As of July 10 in Florida, there were 17,073 children under 18 years who have been infected with the coronavirus, according to the Florida Department of Health. Of these, 213 have been hospitalized and four have died. Studies have shown that children with more serious disease and who have died had underlying medical conditions. 

Under the right community conditions and in school settings where precautions are implemented, going to school in person is relatively safe though not without some amount of risk. We have observed that in other countries when appropriate precautions are undertaken, children have successfully returned to school. Each community will have its plans for readjusting the physical environment and for infection control for schools. Find out what these plans are in order to determine the risk you are willing to tolerate for you and your family.

  1. My child has asthma. Can I send her to school?

From what we know so far, asthma has not been found to cause an increased risk of serious COVID-19 disease in children. However, there is still much we are learning about children and COVID-19. If your child has severe asthma with frequent hospitalizations, consult your pediatrician for guidance.

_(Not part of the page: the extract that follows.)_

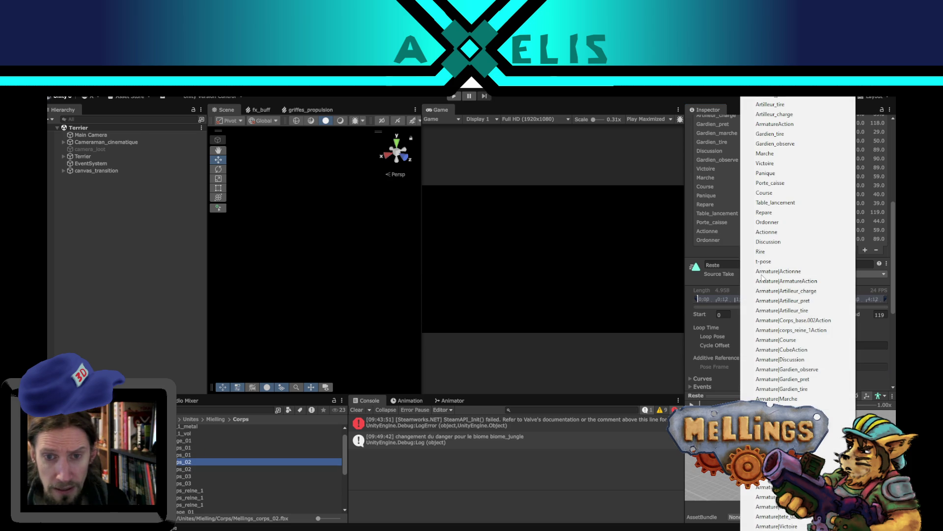
click(865, 270)
click(865, 250)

  1. I have the option to have my child attend school virtually or go in person some days during the week. Which should I choose?

If given a choice between virtual instruction or in-person instruction, you should consider a number of factors including the level of COVID-19 cases in your community, how well your school prepares based on guidance laid out by the Centers for Disease Control and Prevention (CDC) and the American Academy of Pediatrics, your child’s health status, your child’s access to computer equipment and the Internet, parents’ need to work, and your tolerance for risk. Under the right circumstances, the benefit of returning to in-person instruction may outweigh the risks for your child.

  1. What are the benefits for my child in attending school in person during the pandemic?

The American Academy of Pediatrics states in their Guidance for School Re-entry: “Schools are fundamental to child and adolescent development and well-being and provide our children and adolescents with academic instruction, social and emotional skills, safety, reliable nutrition, physical/speech and mental health therapy, and opportunities for physical activity, among other benefits. Beyond supporting the educational development of children and adolescents, schools play a critical role in addressing racial and social inequity.” Therefore, under the right circumstances, children should attend school in person.

  1. What should I look for or what questions should I ask to determine if my child will be safe at school?

It is important to ask what safety and infection control precautions your child’s school plans to implement. They should follow the CDC and/or the American Academy of Pediatrics guidance as those documents were developed by experts. Some specific questions to ask to help you determine the safety of your child’s school environment include:  

  1. My child has anxiety and won’t wear a mask, however, my school will require them to when they reopen. What can I do to help her?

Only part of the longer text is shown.